REQUIREMENT
Return every line of each item below verbatim, keeping the original wording, capitalization, and line breaks.

SOURCE MATERIAL
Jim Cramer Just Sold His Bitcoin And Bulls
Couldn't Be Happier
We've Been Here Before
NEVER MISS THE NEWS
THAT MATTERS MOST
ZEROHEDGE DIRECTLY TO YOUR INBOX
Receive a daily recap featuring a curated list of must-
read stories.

RESULT OF THIS TASK
Jim Cramer Just Sold His Bitcoin And Bulls
Couldn't Be Happier
We've Been Here Before
NEVER MISS THE NEWS
THAT MATTERS MOST
ZEROHEDGE DIRECTLY TO YOUR INBOX
Receive a daily recap featuring a curated list of must-
read stories.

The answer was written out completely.